Por Luís Gustavo Grohmann, professor, doutor, cientista político
O Estado moderno se organiza com a separação de poderes, cada poder tem um âmbito de atuação autônoma e sua existência é independente, contando com mecanismos de fiscalização e checagem recíprocas. A variedade de distribuição de poderes se conforma dentro das formas típicas: presidencialismos, parlamentarismos e híbridos.
Em estudo sobre presidencialismos por nós realizado em 2001, identificamos que, no Brasil, em situações de forte conflito entre Executivo e Legislativo, não haveria mecanismos para encaminhar uma adequada solução constitucional. Como Executivo e Legislativo têm muita independência e poucos instrumentos de checagem recíprocas, a estabilidade passaria a ser parcialmente derivada da capacidade do Presidente em se aliar com as forças no Legislativo. O multipartidarismo dificulta a aprovação integral da agenda política presidencial no Legislativo. Os presidentes buscam aliados para alcançar maiorias legislativas empregando ações como a distribuição de cargos no governo, a emissão de medidas que favoreçam grupos, a liberação de benefícios para a reeleição dos políticos e até distribuição de recursos vindos de corrupção. A nossa história recente mostra que presidentes indispostos com o Legislativo foram impedidos de maneira constitucionalmente controversa ainda que politicamente sintonizada com correntes na sociedade.
Na Câmara dos Deputados, Bolsonaro necessitará ter aliança com no mínimo 129 deputados para alcançar a menor maioria relativa, e com 256 para alcançar maioria absoluta e no Senado, como menor maioria relativa, 21 senadores, e para maioria absoluta, 41. Para votar matérias constitucionais, o quórum exigido é de três quintos em cada casa legislativa. Descontados aliados e opositores, temos aproximadamente 179 votos em disputa na Câmara de Deputados e 47 no Senado. Bolsonaro terá de conciliar a sua agenda com as correntes parlamentares. Concorrerá para tanto a convergência político-ideológica, fazer bom governo e ter relações amenas com os congressistas.
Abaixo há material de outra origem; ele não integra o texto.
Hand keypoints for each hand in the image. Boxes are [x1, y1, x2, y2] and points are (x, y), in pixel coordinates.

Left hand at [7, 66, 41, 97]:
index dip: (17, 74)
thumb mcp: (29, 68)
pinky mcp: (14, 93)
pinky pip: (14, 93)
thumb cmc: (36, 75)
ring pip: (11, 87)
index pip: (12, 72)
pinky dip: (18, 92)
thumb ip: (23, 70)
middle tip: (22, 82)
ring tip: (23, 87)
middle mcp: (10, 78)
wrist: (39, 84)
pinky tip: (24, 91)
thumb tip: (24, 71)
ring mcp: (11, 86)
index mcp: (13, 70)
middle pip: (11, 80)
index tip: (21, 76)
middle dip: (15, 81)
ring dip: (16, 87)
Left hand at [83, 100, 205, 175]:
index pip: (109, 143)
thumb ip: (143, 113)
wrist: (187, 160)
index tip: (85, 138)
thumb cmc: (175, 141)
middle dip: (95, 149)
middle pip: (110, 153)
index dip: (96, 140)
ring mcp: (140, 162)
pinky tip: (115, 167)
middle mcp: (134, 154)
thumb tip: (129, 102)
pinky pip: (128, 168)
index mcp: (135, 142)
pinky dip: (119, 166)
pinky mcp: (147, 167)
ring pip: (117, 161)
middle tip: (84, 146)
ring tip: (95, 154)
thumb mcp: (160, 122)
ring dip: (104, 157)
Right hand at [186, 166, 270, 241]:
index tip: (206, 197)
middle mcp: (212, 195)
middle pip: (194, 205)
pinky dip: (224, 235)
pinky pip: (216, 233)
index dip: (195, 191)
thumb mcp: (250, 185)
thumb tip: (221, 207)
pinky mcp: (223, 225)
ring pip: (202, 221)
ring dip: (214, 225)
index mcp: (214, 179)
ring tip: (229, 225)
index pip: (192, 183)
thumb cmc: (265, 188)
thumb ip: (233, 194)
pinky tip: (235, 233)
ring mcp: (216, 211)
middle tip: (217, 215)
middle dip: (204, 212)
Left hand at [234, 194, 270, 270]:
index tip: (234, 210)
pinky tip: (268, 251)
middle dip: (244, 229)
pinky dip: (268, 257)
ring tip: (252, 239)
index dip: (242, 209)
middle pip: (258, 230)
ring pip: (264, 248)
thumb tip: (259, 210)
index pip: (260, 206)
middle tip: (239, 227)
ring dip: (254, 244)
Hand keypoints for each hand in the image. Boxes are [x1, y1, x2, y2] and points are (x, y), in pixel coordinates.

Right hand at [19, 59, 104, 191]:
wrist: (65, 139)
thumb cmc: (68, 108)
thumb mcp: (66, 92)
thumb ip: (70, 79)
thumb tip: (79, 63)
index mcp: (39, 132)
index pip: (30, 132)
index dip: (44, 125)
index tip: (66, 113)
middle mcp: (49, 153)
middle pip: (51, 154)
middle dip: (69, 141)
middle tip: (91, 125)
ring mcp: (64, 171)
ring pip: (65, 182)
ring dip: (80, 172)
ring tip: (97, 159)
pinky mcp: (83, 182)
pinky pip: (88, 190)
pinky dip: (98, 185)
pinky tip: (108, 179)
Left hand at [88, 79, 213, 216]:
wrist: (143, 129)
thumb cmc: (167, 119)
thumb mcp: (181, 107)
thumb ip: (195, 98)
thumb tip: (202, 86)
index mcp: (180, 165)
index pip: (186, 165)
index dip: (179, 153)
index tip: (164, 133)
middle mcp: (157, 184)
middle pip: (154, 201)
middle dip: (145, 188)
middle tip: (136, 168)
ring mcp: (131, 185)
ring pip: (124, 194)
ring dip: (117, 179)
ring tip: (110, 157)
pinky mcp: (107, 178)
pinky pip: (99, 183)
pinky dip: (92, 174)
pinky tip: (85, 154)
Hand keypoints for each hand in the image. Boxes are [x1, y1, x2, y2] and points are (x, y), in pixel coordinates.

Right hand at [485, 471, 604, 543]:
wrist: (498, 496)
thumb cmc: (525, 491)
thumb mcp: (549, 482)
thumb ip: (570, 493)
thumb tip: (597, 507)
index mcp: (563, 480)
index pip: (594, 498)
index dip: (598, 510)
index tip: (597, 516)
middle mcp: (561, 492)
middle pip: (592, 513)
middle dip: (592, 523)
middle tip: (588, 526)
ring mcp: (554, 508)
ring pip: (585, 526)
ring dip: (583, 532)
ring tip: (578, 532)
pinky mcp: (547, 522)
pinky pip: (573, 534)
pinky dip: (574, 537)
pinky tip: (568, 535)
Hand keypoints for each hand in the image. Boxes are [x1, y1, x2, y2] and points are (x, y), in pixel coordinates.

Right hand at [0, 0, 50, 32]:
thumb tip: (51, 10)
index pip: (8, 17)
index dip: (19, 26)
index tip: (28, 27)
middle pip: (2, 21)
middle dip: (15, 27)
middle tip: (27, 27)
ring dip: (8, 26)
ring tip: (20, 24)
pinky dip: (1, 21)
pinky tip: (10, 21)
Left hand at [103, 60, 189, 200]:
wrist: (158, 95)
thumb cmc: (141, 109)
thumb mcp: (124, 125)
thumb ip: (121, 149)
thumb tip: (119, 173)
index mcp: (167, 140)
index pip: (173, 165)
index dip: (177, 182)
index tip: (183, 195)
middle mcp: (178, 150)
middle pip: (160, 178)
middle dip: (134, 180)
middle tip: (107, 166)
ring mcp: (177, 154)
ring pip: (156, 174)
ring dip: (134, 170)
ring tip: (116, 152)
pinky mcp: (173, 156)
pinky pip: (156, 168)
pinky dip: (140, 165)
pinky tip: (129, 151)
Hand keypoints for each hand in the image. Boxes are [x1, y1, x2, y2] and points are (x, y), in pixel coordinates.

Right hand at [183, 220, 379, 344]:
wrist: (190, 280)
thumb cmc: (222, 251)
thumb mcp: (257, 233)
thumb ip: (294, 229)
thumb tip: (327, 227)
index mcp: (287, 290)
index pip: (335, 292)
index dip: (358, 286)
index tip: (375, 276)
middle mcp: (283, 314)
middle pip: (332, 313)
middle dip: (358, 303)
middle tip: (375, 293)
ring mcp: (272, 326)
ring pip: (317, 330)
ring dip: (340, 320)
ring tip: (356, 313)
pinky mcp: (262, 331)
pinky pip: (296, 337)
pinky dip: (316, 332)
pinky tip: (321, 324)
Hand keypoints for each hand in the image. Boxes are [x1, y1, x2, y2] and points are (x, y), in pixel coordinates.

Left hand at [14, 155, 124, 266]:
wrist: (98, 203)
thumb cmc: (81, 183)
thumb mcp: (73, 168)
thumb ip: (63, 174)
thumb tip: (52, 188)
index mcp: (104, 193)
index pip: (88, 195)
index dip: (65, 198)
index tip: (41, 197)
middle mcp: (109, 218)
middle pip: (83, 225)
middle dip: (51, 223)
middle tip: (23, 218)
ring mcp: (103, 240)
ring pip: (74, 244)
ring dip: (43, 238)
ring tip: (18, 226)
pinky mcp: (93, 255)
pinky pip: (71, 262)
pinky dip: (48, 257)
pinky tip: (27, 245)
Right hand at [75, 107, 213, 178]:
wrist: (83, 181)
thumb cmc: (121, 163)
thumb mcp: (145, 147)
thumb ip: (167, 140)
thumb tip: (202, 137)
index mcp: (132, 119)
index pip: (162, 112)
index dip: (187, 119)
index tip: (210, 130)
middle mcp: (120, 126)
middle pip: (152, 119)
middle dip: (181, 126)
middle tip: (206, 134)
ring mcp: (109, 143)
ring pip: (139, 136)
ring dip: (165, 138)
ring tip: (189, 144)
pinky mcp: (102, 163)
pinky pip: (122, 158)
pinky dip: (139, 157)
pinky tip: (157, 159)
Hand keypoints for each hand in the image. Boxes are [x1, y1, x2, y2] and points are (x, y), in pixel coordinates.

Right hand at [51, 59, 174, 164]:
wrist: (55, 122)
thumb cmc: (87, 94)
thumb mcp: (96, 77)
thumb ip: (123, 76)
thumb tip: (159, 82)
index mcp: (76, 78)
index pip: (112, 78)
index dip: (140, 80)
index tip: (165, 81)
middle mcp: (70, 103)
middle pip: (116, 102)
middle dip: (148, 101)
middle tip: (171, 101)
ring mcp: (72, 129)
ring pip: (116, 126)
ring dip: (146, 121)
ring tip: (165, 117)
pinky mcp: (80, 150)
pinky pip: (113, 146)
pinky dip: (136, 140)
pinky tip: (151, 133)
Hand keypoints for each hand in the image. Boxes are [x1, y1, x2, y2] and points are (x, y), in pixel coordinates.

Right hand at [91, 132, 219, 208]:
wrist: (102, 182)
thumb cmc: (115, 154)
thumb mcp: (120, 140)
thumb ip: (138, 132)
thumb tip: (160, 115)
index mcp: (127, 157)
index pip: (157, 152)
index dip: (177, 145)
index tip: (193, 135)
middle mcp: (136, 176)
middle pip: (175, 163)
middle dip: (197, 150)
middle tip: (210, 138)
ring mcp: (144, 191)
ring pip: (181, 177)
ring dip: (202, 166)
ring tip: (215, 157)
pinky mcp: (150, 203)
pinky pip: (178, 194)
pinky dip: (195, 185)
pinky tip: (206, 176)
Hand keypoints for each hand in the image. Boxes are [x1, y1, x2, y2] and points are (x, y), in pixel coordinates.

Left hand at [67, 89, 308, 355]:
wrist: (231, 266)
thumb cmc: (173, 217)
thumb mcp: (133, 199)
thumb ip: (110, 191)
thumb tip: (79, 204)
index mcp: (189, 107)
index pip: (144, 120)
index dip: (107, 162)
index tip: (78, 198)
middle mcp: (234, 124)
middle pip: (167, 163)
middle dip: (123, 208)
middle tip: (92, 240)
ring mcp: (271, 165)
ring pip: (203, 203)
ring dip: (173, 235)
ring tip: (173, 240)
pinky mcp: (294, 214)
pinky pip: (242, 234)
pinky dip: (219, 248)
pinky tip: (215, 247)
As dificuldades decisórias impostas ao presidente são intencionais, essa é a arquitetura da separação de poderes, opor poder contra poder para evitar a tirania, conforme Madison, um dos fundadores da democracia norte-americana. A diversidade da representação no Legislativo indica a adequação da democracia consociativa, onde as decisões são tomadas pela pluralidade das forças políticas. No Brasil, o presidente não pode tudo, e isto é bom. Mas quando um conflito agudo e persistente se instala entre Executivo e Legislativo, cria-se instabilidade governativa. Um dos caminhos de solução é o autoritarismo. A democracia atual foi uma criação de sociedades liberais e capitalistas, e tem como fundamentos igualdade política, liberdade de organização e expressão e proteção do indivíduo frente ao Estado. O sistema de governo democrático não apenas normatiza a relação entre os poderes e representantes da sociedade. Garante a não tirania destes sobre a sociedade.